Job item
Everything in the data below is left aside except the lines from the one containing "Document page, 1241x1754 pixels." through the one containing "Rendered at 1275 by 1650 pixels."; repeat those exactly.

Dataset excerpts
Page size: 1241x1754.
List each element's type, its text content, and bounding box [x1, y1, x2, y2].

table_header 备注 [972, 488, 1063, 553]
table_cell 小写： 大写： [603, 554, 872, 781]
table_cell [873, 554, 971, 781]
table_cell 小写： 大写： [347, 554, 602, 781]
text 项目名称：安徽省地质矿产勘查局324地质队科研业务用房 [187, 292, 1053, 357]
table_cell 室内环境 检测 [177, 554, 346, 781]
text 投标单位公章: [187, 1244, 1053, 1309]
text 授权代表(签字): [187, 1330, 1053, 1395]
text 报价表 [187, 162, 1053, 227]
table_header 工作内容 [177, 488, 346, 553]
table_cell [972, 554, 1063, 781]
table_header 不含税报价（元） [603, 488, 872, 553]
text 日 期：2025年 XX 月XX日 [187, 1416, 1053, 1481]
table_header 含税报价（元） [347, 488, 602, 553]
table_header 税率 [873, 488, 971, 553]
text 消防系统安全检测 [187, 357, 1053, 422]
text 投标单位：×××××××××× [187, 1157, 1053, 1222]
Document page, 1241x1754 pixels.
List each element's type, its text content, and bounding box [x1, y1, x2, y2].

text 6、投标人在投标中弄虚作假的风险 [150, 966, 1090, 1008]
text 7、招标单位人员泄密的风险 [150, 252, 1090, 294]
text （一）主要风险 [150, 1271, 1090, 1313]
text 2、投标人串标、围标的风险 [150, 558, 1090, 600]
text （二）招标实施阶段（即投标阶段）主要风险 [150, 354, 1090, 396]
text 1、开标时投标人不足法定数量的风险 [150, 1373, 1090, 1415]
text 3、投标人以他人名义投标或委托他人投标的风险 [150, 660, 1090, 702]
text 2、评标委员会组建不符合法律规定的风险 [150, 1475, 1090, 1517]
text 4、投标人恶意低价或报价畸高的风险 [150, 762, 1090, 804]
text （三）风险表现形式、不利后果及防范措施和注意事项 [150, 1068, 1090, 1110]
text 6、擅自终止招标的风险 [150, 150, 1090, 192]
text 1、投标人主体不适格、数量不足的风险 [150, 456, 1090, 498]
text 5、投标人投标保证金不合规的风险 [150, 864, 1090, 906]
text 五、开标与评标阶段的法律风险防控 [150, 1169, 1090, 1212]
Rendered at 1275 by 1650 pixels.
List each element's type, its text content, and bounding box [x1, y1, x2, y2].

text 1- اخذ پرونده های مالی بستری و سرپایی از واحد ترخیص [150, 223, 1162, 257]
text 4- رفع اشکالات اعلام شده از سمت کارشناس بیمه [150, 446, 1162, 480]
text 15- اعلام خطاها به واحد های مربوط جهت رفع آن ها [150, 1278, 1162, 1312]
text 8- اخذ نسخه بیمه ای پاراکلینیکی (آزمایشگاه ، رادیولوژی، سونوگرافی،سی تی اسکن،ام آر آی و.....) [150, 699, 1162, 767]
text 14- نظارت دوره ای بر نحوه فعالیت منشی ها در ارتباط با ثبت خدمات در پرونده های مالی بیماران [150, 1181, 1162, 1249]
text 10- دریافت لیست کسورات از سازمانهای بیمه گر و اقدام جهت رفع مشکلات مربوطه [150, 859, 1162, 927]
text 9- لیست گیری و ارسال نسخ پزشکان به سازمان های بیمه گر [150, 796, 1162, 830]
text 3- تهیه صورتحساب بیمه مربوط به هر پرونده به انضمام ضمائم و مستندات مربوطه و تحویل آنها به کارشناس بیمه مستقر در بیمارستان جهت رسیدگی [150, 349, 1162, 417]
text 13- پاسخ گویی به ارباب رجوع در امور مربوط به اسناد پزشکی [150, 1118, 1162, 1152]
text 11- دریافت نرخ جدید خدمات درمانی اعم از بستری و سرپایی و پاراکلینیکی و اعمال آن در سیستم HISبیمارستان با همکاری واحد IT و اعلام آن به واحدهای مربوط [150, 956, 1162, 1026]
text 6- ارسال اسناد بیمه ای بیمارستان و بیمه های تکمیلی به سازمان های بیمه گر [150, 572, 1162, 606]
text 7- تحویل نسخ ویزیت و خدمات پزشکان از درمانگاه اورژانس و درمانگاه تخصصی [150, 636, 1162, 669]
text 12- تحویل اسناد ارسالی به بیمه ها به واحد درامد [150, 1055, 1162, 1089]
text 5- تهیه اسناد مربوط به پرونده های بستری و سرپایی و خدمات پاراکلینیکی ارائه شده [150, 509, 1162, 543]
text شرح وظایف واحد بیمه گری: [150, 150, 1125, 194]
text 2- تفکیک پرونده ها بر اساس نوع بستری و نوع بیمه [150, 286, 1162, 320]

Output for this exercise
Document page, 1241x1754 pixels.
List each element's type, its text content, and bounding box [x1, y1, x2, y2].

text 6、投标人在投标中弄虚作假的风险 [150, 966, 1090, 1008]
text 7、招标单位人员泄密的风险 [150, 252, 1090, 294]
text （一）主要风险 [150, 1271, 1090, 1313]
text 2、投标人串标、围标的风险 [150, 558, 1090, 600]
text （二）招标实施阶段（即投标阶段）主要风险 [150, 354, 1090, 396]
text 1、开标时投标人不足法定数量的风险 [150, 1373, 1090, 1415]
text 3、投标人以他人名义投标或委托他人投标的风险 [150, 660, 1090, 702]
text 2、评标委员会组建不符合法律规定的风险 [150, 1475, 1090, 1517]
text 4、投标人恶意低价或报价畸高的风险 [150, 762, 1090, 804]
text （三）风险表现形式、不利后果及防范措施和注意事项 [150, 1068, 1090, 1110]
text 6、擅自终止招标的风险 [150, 150, 1090, 192]
text 1、投标人主体不适格、数量不足的风险 [150, 456, 1090, 498]
text 5、投标人投标保证金不合规的风险 [150, 864, 1090, 906]
text 五、开标与评标阶段的法律风险防控 [150, 1169, 1090, 1212]
Rendered at 1275 by 1650 pixels.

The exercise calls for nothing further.